Raw data START

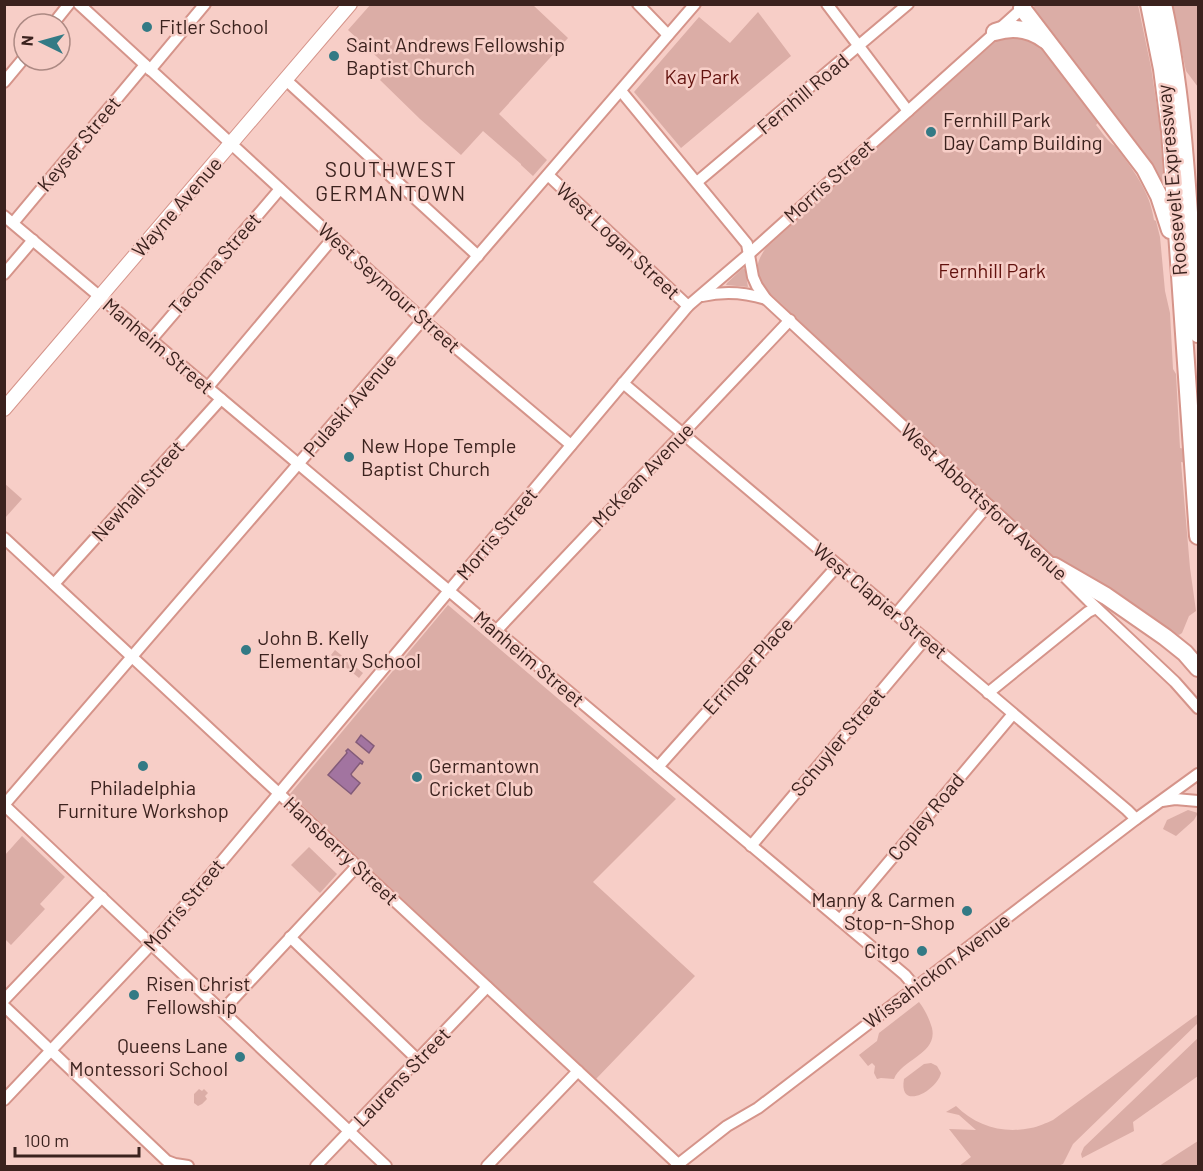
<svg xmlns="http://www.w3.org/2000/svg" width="1203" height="1171" font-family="Barlow,sans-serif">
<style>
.green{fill:#dbada6}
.water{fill:#a274a0;stroke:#835b79;stroke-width:1.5}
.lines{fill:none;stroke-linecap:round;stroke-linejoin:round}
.minor-casing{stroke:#d5948a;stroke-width:14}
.major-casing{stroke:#d5948a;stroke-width:16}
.highway-casing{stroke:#d5948a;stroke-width:20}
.minor{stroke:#fff;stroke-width:10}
.major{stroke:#fff;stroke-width:14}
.highway{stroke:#fff;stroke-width:16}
.poi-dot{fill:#337a85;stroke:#f7cec7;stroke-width:2}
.labels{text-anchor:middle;stroke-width:5;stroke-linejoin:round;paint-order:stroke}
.poi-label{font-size:20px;fill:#3b221e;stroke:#f7cec7;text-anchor:start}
.park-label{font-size:20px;fill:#62120e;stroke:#f7cec7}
.street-label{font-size:20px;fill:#3b221e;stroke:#f7cec7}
.neighbourhood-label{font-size:21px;letter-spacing:1.5px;fill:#3b221e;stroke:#f7cec7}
</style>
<rect width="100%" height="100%" fill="#f7cec7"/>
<g class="green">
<path d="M371,4l162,1 35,33 -69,76 48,46 -14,16 -12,-11v-1l-38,-33 -22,24 -41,-36 -40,-39 10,-11 -42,-39z"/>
<path d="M1036,5h102l13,62 9,60 4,61 -132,-180z"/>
<path d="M1172,5h26v82l-12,-16z"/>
<path d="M758,12l33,44 -110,92 -47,-56 65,-75 31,26z"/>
<path d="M1012,33l28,10 60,78 -4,4c6,7 11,16 19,21 17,22 35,45 39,74l2,1 4,16 5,54 5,22 3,56 3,5 4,74 18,4v13l-17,-3 9,106 6,43 -7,5 -7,17 -3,2 -11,-5 -75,-47 -45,-30 -277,-259c-15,-16 -19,-27 -5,-46l233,-210z"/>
<path d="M743,268l2,1 3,18 -22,-2 1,-2z"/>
<path d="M4,483l18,16 -17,19h-1z"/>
<path d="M448,605l228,194 -83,83 102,94 -99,103 -306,-285z"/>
<path d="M335,650l28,23 -4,5 -28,-23z"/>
<path d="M1188,810l10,3 -4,7 -18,16 -13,-7 4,-9z"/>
<path d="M22,836l43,41 -25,27 5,5 -34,36 -6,-6v-84z"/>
<path d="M309,847l28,27 -17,19 -29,-28z"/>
<path d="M919,1002c6,8 10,16 13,26 6,26 -30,31 -38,51l-13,-1 -4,1 -3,-6 1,-7 -3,-3 -4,3 -9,-11 18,-14 2,-8z"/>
<path d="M1198,1014v9l-125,121 -10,20 -5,2h-99l12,-9 -22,-28 27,1 -17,-15 -13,-3 10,-6c20,20 47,28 75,22 7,-1 15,-5 22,-8z"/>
<path d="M1198,1038v38l-65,46 1,9 -52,27 -1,-4 3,-7z"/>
<path d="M931,1063l6,3 4,7c-4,18 -43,39 -37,6l20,-15z"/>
<path d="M199,1089l3,2 2,-2 4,4 -3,3 2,3 -5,5 -4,2 -4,-3v-9z"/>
<path d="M1198,1141v25h-39z"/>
</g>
<g class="water">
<path d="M361,735l13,11 -5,7 -13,-11z"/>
<path d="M348,749l15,13 -1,2 -2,-1 -9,11 1,2 8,7 -9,11 -23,-19 19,-22 -1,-2z"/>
</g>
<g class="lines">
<g class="minor-casing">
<g id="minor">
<path d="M79,4l344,316 148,125"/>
<path d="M638,4l30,31"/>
<path d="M827,4l81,107"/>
<path d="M53,24l16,-20"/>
<path d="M150,70l55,-66"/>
<path d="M286,80l192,176"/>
<path d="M4,82l20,-24"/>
<path d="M621,91l126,153 6,33 4,9 9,13 288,267 34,34 87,82 23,26"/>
<path d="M548,175l140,131"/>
<path d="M697,182l211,-178"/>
<path d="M4,216l869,732 32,27 10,12"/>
<path d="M13,223l132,-158"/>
<path d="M4,274l29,-34"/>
<path d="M702,296c22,-5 42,-4 64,3"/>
<path d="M151,340l129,-151"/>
<path d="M623,383l504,427 9,9"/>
<path d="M208,387l125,-149"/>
<path d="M4,538l675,627"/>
<path d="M54,584l167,-185"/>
<path d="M896,614l92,-109"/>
<path d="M496,631l294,-311"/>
<path d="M988,693l100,-81 8,-4"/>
<path d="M658,767l180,-202"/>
<path d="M1162,801l13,-2 23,2"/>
<path d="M4,805l691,-801"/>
<path d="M4,805l382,361"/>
<path d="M751,846l174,-207"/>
<path d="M840,920l173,-206"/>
<path d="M290,937l128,123"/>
<path d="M4,1000l98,-103"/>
<path d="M4,1006l163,155 8,3 13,2"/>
<path d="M222,1011l135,-145"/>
<path d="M4,1100l156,-165 528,-629 62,-53 276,-248"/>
<path d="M316,1166l171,-179"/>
<path d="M487,1166l91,-95"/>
<path d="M676,1166l51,-40 31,-18 378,-289 62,-45"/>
</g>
</g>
<g class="major-casing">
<path id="major" d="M4,409l346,-405"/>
</g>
<g class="highway-casing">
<g id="highway">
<path d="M1149,4l13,65 8,62 28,405"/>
<path d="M1163,4c24,109 25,220 35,330"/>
<path d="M1022,8l123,161 14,27 11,34"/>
<path d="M995,32c18,-6 35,-3 50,8"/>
<path d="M1054,566l52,30 59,41 20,16 13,15"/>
</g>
</g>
<use href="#minor" class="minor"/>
<use href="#major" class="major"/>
<use href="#highway" class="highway"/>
</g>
<g class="poi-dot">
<circle cx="147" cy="27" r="6"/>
<circle cx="334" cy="56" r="6"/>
<circle cx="931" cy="132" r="6"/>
<circle cx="349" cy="457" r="6"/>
<circle cx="246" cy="650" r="6"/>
<circle cx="143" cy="766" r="6"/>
<circle cx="417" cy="777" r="6"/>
<circle cx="967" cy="911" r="6"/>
<circle cx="922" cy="951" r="6"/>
<circle cx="134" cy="995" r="6"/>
<circle cx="240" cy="1057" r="6"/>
</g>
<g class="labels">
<g class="poi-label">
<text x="159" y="34">Fitler School</text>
<text x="346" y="52">Saint Andrews Fellowship<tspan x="346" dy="23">Baptist Church</tspan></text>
<text x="943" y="127">Fernhill Park<tspan x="943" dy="23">Day Camp Building</tspan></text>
<text x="361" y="453">New Hope Temple<tspan x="361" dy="23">Baptist Church</tspan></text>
<text x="258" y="645">John B. Kelly<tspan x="258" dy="23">Elementary School</tspan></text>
<text x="429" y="773">Germantown<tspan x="429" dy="23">Cricket Club</tspan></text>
<text x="143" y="795" text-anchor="middle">Philadelphia<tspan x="143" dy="23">Furniture Workshop</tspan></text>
<text x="955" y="907" text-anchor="end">Manny &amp; Carmen<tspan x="955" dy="23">Stop-n-Shop</tspan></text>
<text x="910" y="958" text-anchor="end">Citgo</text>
<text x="146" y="991">Risen Christ<tspan x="146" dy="23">Fellowship</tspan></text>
<text x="228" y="1053" text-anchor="end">Queens Lane<tspan x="228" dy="23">Montessori School</tspan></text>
</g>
<g class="park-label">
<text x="702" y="84">Kay Park</text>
<text x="992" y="278">Fernhill Park</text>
</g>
<g class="street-label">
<text transform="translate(803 94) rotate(-40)" y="7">Fernhill Road</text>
<text transform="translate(79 144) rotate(-50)" y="7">Keyser Street</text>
<text transform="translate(1172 180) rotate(-95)" y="7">Roosevelt Expressway</text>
<text transform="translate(829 181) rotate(-42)" y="7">Morris Street</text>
<text transform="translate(177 207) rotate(-49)" y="7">Wayne Avenue</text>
<text transform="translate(618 241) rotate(43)" y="7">West Logan Street</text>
<text transform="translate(215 264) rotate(-49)" y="7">Tacoma Street</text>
<text transform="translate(389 288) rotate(42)" y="7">West Seymour Street</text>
<text transform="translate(158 346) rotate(40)" y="7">Manheim Street</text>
<text transform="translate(350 405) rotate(-49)" y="7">Pulaski Avenue</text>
<text transform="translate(643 475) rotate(-46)" y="7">McKean Avenue</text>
<text transform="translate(138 491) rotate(-48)" y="7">Newhall Street</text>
<text transform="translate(984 502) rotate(43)" y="7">West Abbottsford Avenue</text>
<text transform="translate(497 534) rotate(-50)" y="7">Morris Street</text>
<text transform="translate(880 601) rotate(40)" y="7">West Clapier Street</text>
<text transform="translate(529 659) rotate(40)" y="7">Manheim Street</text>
<text transform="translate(748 666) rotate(-48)" y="7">Erringer Place</text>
<text transform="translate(838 742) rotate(-50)" y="7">Schuyler Street</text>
<text transform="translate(926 817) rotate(-50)" y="7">Copley Road</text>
<text transform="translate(341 851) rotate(43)" y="7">Hansberry Street</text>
<text transform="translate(184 905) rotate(-50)" y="7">Morris Street</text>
<text transform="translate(937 971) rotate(-37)" y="7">Wissahickon Avenue</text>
<text transform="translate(402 1077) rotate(-46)" y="7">Laurens Street</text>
</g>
<g class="neighbourhood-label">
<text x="391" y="177">SOUTHWEST<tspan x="391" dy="24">GERMANTOWN</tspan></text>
</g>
</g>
<rect width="1203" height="1171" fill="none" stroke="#3b221e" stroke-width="12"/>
<g transform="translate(42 42) rotate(275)"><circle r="28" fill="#f7cec7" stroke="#ac8983" stroke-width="1.5"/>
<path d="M0-4.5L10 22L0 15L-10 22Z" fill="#337a85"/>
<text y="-9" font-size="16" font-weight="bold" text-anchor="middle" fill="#3b221e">N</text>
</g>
<path d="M15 1147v9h124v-9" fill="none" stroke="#3b221e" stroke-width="3"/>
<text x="24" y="1147" font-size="18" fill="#3b221e" stroke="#f7cec7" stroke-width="4.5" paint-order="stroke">100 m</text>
</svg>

Raw data END

- [Problem to work on]
From the material above, copy every line that has the word "lines" in it.

- [Written response]
.lines{fill:none;stroke-linecap:round;stroke-linejoin:round}
<g class="lines">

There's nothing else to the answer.